(Web page edit records)
* * *

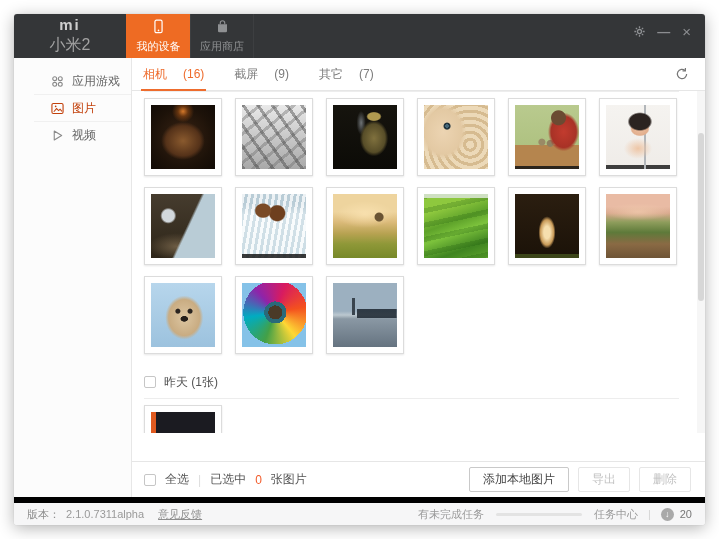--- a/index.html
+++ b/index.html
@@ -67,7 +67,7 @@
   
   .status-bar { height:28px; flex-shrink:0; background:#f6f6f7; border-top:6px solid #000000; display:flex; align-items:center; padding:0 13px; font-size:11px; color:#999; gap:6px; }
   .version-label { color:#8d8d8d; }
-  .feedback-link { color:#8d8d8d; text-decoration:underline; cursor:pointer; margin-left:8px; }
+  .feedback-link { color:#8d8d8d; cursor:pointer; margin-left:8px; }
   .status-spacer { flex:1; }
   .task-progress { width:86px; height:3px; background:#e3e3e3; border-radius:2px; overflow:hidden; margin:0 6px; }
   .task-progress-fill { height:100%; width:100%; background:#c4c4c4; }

* * *

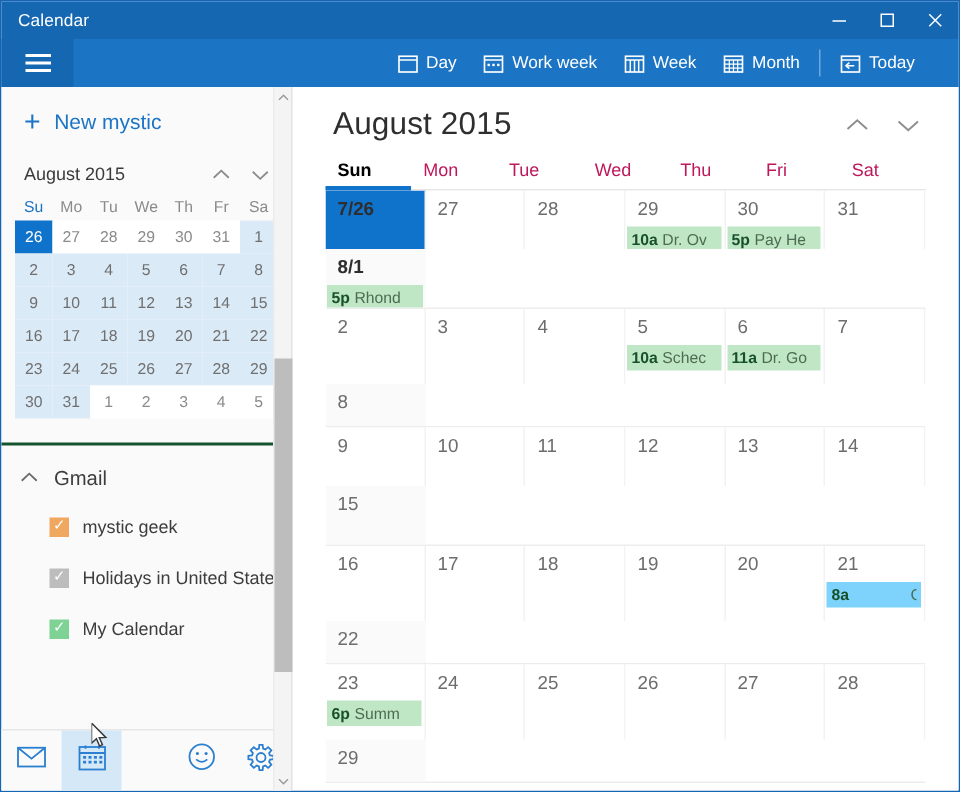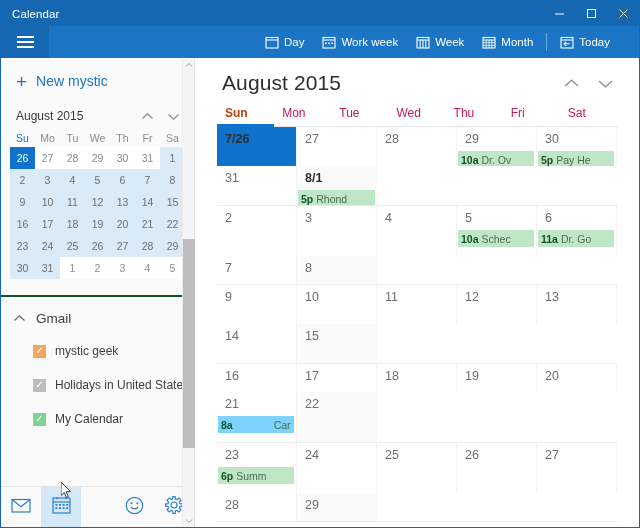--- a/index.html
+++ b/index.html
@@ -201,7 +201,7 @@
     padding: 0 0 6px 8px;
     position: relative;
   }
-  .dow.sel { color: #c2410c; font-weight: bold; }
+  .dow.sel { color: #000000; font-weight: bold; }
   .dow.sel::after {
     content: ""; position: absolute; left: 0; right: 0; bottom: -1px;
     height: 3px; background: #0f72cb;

* * *

■ **Exercise directions**
All lines in the data above from the one with "-201,7 +201,7 @@" through the one with "height: 3px; background: #0f72cb;" must be repeated exactly, and no others.

■ **Solution for this exercise**
@@ -201,7 +201,7 @@
     padding: 0 0 6px 8px;
     position: relative;
   }
-  .dow.sel { color: #c2410c; font-weight: bold; }
+  .dow.sel { color: #000000; font-weight: bold; }
   .dow.sel::after {
     content: ""; position: absolute; left: 0; right: 0; bottom: -1px;
     height: 3px; background: #0f72cb;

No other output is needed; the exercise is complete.